Referência mundial na construção e reparação naval, o estaleiro da Margueira contribuiu para transformar a cidade de Almada. 20 anos depois do encerramento, a Lisnave continua a fazer parte da identidade da cidade.
Joaquim Candeias lembra-se bem do dia em que foi esvaziar o cacifo que ocupava no antigo estaleiro da Lisnave na Margueira, em Almada. Guardou o capacete, o fato-macaco e os restantes objetos pessoais e “foi com um misto de emoção e angústia” que abandonou pela última vez o local onde trabalhou durante mais de 25 anos. Foi uma “vida inteira dedicada à empresa” conta ao ALMADENSE o antigo trabalhador da Lisnave, que fechou portas há exatamente 20 anos: no último dia do ano 2000.

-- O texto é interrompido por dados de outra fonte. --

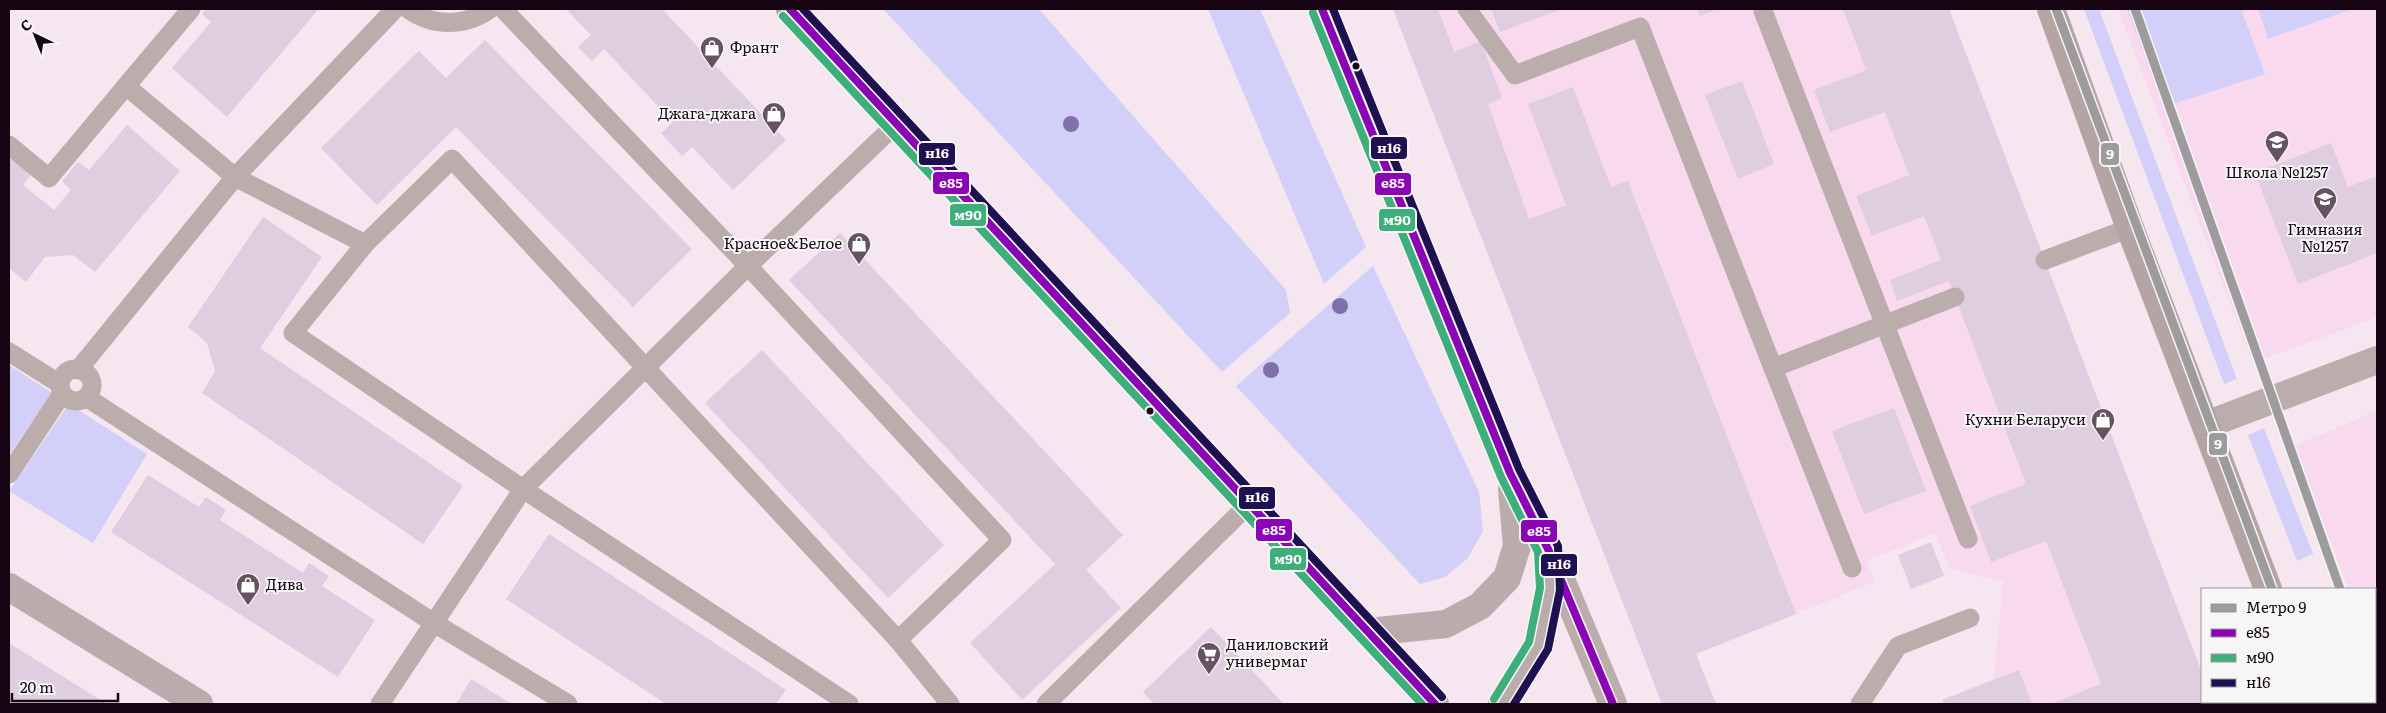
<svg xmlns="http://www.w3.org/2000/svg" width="2386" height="713" viewBox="0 0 2386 713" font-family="Literata,serif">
<rect width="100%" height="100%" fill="#f5e6f0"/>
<g fill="#f8d9ee">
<path d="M1393 9H1949L2202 673V702H2213L2214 704H1944L1942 700 1994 679 2003 582 1950 569 1935 533 1866 561 1875 581 1796 614 1629 182 1480 236Z"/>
<path d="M2118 9H2377V317L2253 363Z"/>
<path d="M2377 411V664L2375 657V589H2349L2294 446Z"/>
</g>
<g fill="#d2d0f8">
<path d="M883 9H1039L1286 290 1290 313 1222 372Z"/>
<path d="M1208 9H1260L1366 247 1324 284Z"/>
<path d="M2084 9H2099L2237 379 2224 384Z"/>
<path d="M2127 9H2241L2265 74 2164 107Z"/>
<path d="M2258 9H2352L2268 39Z"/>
<path d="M1373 266 1479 492 1483 531 1468 558 1445 577 1420 584 1236 386Z"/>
<path d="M9 365 52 393 9 455Z"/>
<path d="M69 404 147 454 93 543 9 491Z"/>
<path d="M2264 428 2313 554 2297 561 2248 435Z"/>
</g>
<g fill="#dfcedf">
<path d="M206 9H315L317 11 227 117 172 68 211 22 202 14Z"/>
<path d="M566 9H662L786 140 733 190 692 147 682 156 661 133 673 122 604 49 592 61 578 47 591 35Z"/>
<path d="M1393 9H1438L1454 52 1481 41 1502 98 1488 104 1529 219 1566 205 1528 104 1573 87 1611 187 1628 181 1796 614 1696 654 1716 704H1662Z"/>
<path d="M1491 9H1562L1500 32Z"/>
<path d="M1697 9H1718L1700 16Z"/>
<path d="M1843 9H1949L2202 673V702H2213L2214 704H2051L2101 684 2046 541 1991 562 1970 506 2026 484 1949 281 1897 301 1890 280 1941 260 1924 216 1872 236 1856 196 1909 175 1885 112 1830 132 1814 90 1866 70Z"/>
<path d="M485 40 692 249 633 307 456 127 377 205 321 148 419 51 446 78Z"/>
<path d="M1742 81 1774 164 1738 179 1705 95Z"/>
<path d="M127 125 180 171 95 272 73 255 45 257 26 282 9 268V154L32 174 23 185 54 210 71 190 62 181 78 162 89 170Z"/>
<path d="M2331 143 2348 187 2377 176V253L2298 284 2255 173Z"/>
<path d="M263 217 322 257 260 348 463 486 423 544 202 393 215 371 207 343 188 327Z"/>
<path d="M840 233 1123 535 1086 570 1121 608 1022 700 970 643 1055 564 789 280Z"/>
<path d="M762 350 944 545 888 598 705 403Z"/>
<path d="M1894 408 1926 491 1864 514 1832 431Z"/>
<path d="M148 475 199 507 206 497 226 510 220 520 303 573 309 563 329 576 322 586 375 620 338 677 111 532Z"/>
<path d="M549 534 786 690 776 704H666L506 599Z"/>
<path d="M1931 542 1944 576 1911 589 1898 555Z"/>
<path d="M1211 627 1284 704H1154L1143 692Z"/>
<path d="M9 643 107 704H9Z"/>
<path d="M2019 670 2032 704H1944L1942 700Z"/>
<path d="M471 679 512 704H456Z"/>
</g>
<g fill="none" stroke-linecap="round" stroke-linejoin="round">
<g stroke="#baadac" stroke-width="19">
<path d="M408 9C433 27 465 27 490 9"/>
<path d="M503 9 748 266 1002 540 898 640 950 704"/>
<path d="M1467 9 1515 75 1640 27 1773 368 1955 297"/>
<path d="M1763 11 1968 539"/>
<path d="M126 86 191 9"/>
<path d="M9 145 49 178 126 86 235 177 365 244 293 333 523 489 849 704"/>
<path d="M365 244 452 159 898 640"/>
<path d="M2045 260 2130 228"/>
<path d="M9 352 60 384"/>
<path d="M1773 368 1852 568"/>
<circle cx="76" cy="385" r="16"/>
<path d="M78 370 235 177 395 9"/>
<path d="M86 397 434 623 568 704"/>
<path d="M9 474 62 394"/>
<path d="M380 704 523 489 748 266 897 123"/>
<path d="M1046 704 1249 504"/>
<path d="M1860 704 1898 646 1970 618"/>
</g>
<g stroke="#baadac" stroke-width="28">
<path d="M2206 425 2377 360"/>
<path d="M1549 551 1613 704"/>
</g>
<g stroke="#baacac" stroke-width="28">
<path d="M1322 9 1510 473 1548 549 1550 589 1538 646 1502 704"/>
<path d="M9 587 199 704"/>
<path d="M1368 632 1446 624 1480 606 1507 578 1517 546 1512 490"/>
</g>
<g stroke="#b4a5a4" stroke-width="28">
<path d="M790 9 1435 704"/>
<path d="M2051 9 2130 228 2268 589"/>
<path d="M2311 702 2312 704"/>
</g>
<g stroke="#f6f6f6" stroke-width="11">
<g id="bus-1">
<path d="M790 9 1435 704"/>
<path d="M1322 9 1510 473 1548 549 1613 704"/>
</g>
</g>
<g stroke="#f6f6f6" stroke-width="11">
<g id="bus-2">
<path d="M1313 13 1501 477 1538 552 1540 588 1529 642 1494 699"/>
<path d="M783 16 1422 704"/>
</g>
</g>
<g stroke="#f6f6f6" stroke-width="11">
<g id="bus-3">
<path d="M803 9 1442 697"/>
<path d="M1333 9 1519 469 1558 546 1560 590 1548 649 1514 704"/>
</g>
</g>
<use href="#bus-1" stroke="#8b04b6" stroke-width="8"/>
<use href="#bus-2" stroke="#3eae7b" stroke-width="8"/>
<use href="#bus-3" stroke="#1f1051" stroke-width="8"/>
<g stroke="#f6f6f6" stroke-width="12">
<g id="metro-1">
<path d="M2056 9 2272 589"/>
<path d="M2135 9 2340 589"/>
</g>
</g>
<use href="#metro-1" stroke="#9e9b9d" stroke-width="9"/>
</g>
<g fill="#8070aa">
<circle cx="1071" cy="124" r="8"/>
<circle cx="1340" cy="306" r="8"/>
<circle cx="1271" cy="370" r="8"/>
</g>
<defs>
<g id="shop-pin" transform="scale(1.25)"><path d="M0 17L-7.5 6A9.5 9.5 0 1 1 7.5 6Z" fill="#655360" stroke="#f6f6f6"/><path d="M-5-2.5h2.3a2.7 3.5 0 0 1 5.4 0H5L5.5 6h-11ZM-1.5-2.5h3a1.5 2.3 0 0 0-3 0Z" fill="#fff"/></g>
<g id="school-pin" transform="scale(1.25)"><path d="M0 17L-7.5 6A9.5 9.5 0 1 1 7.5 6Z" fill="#655360" stroke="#f6f6f6"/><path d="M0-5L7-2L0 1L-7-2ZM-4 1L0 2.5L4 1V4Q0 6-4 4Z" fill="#fff"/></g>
<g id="supermarket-pin" transform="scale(1.25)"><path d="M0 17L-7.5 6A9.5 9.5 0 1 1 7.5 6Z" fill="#655360" stroke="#f6f6f6"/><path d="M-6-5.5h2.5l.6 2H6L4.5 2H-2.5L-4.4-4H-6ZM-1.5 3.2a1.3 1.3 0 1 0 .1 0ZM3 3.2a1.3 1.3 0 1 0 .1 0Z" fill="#fff"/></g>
</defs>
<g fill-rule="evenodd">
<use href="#shop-pin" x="712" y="48"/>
<use href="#shop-pin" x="774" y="114"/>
<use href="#school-pin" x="2277" y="142"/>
<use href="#school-pin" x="2325" y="199"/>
<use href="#shop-pin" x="859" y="244"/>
<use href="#shop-pin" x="2103" y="420"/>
<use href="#shop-pin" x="248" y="585"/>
<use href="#supermarket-pin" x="1209" y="654"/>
</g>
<g fill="#170412" stroke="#f6f6f6" stroke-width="2">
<circle cx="1356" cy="66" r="4.5"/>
<circle cx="1150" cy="411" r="4.5"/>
</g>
<g text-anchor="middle" stroke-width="4" stroke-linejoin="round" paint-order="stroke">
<g font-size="15" fill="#170412" stroke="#f6f6f6" text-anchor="start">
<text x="730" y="53">Франт</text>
<text x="756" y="119" text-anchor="end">Джага-джага</text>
<text x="2277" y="178" text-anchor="middle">Школа №1257</text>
<text x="2325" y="235" text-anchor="middle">Гимназия<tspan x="2325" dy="17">№1257</tspan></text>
<text x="842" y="249" text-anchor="end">Красное&amp;Белое</text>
<text x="2086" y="425" text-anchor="end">Кухни Беларуси</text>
<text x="266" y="590">Дива</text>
<text x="1226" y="650">Даниловский<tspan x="1226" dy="17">универмаг</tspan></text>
</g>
</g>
<g stroke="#f6f6f6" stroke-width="2">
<rect x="1370" y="136" width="38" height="24" rx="5" fill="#1f1051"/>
<rect x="918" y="142" width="38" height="24" rx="5" fill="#1f1051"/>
<rect x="2100" y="142" width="20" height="24" rx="5" fill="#9e9b9d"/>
<rect x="932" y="171" width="38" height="24" rx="5" fill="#8b04b6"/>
<rect x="1374" y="172" width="38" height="24" rx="5" fill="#8b04b6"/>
<rect x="949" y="203" width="38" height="24" rx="5" fill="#3eae7b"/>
<rect x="1378" y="208" width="38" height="24" rx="5" fill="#3eae7b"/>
<rect x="2208" y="432" width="20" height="24" rx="5" fill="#9e9b9d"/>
<rect x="1238" y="486" width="38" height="24" rx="5" fill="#1f1051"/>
<rect x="1255" y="518" width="38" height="24" rx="5" fill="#8b04b6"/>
<rect x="1520" y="519" width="38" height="24" rx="5" fill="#8b04b6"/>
<rect x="1269" y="547" width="38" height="24" rx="5" fill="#3eae7b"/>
<rect x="1540" y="553" width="38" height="24" rx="5" fill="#1f1051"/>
</g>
<g font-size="14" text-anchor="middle" font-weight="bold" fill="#fff">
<text x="1389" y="153">н16</text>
<text x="937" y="158">н16</text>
<text x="2110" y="159">9</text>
<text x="951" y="188">е85</text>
<text x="1393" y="188">е85</text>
<text x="968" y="220">м90</text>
<text x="1397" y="225">м90</text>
<text x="2218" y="449">9</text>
<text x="1257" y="502">н16</text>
<text x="1274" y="535">е85</text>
<text x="1539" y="536">е85</text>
<text x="1288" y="564">м90</text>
<text x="1559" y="569">н16</text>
</g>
<rect width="2386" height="713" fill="none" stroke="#170412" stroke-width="20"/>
<rect x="2201" y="588" width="175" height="115" fill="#f6f6f6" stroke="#9d959b"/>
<rect x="2211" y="604" width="25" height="8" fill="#9e9b9d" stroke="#9d959b"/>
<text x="2246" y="613" font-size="15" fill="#170412">Метро 9</text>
<rect x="2211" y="629" width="25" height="8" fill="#8b04b6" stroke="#9d959b"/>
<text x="2246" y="638" font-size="15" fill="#170412">е85</text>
<rect x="2211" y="654" width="25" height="8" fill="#3eae7b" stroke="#9d959b"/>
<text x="2246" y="663" font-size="15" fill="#170412">м90</text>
<rect x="2211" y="679" width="25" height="8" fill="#1f1051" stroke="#9d959b"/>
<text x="2246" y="688" font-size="15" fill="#170412">н16</text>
<g transform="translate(35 35) rotate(317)" stroke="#f6f6f6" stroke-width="4" paint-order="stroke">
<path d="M0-4L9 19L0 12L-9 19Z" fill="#170412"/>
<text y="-8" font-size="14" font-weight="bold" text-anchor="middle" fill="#170412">С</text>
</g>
<path d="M12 693v8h106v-8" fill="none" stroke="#170412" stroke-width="2.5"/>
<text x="20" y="693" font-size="15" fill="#170412" stroke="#f6f6f6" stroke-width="4" paint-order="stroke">20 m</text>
</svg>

Com capacidade para içar mais de 300 toneladas, o gigantesco pórtico vermelho continua hoje a impor-se no horizonte à chegada a Cacilhas, contribuindo para manter viva a memória daquela que chegou a ser uma das maiores empresas de construção e reparação naval do mundo. Tudo na Lisnave era de grandes dimensões: com uma extensão de 45 hectares, o estaleiro contava com a maior doca seca do mundo e chegou a empregar mais de 10 mil trabalhadores —uma das maiores concentrações operárias do país.
Hoje, duas décadas depois do encerramento, os terrenos abandonados, as estruturas enferrujadas e as docas continuam vazias, à espera de ganhar vida nova.
Uma identidade ligada à construção naval
Entrou na Lisnave em 1973 (seis anos após a inauguração do estaleiro) e ali trabalhou até à sua desativação, a 31 de dezembro de 2000. Hoje Joaquim Candeias recorda como, durante mais de três décadas, a identidade de Almada esteve ligada à indústria naval. Entre os anos 60 e 70, a cidade fervilhava e a população praticamente duplicou, expandindo-se da Cova da Piedade e Cacilhas até ao Laranjeiro. À volta da empresa iam crescendo uma série de empresas ligadas à construção e reparação naval.
Os operários da Margueira contribuíam para a dinâmica da concelho, e mostravam-se decisivos para a economia e comércio local: “na hora da saída do estaleiro, as ruas, praças e lojas de Cacilhas, Cova da Piedade e Almada enchiam-se de homens, muitos deles ainda em fatos-macaco”, recorda a exposição “Pórtico de Identidade”, dedicada à Lisnave, patente no Museu Naval de Almada.
Em 1971 é inaugurada a famosa doca 13, a maior doca seca do mundo (com capacidade de docagem até um milhão de toneladas) e em 1974 abre-se uma nova era na Lisnave. A Revolução de 74-75 é vivida de forma intensa na Margueira, onde se multiplicam as lutas por melhores condições de trabalho, melhores salários, horários e segurança nos tanques, no sistema de lavagem. “Até 1974 as condições de trabalho não eram as melhores”, recorda o antigo trabalhador. Após as primeiras reivindicações, o cenário começaria a mudar e os operários da Lisnave acabariam reconhecidos como um grupo muito reivindicativo.
Em 1977 a Margueira atinge o pico no número de trabalhadores, mas a partir daí começa também o declínio da empresa. Nos anos 80 têm início sucessivas crises na indústria naval e começam a ser frequentes os atrasos no pagamento de salários e os despedimentos. O estaleiro fecha de forma definitiva no ano 2000, sendo os trabalhadores e a maquinaria transferidos para a Mitrena, em Setúbal.
O encerramento acabaria por representar também o fim de um ecossistema económico e social que deixou marca em Almada. “O impacto negativo foi muito grande”, assinala Joaquim Candeias. Para além dos milhares que empregava, a Lisnave era ainda responsável por dar trabalho a “várias outras fábricas mais pequenas que produziam para o estaleiro, fornecendo peças, moldes, etc”, recorda o antigo operário.
Hoje, o estado de degradação na Margueira continua a causar mágoa junto dos almadenses, em especial daqueles que ali trabalharam. Embora já se tenha habituado a ver o gigantesco espaço do antigo estaleiro ao abandono, Candeias continua a sentir tristeza quando avista as enormes docas ribeirinhas ao abandono.
Naquele terreno está previsto nascer um grande projeto urbanístico, combinando habitação, comércio, negócios e lazer. Intitulado Cidade da Água, o plano imobiliário foi aprovado em 2009, prometendo transformar a zona numa nova “Expo”. No entanto, o ambicioso projeto ainda não saiu do papel.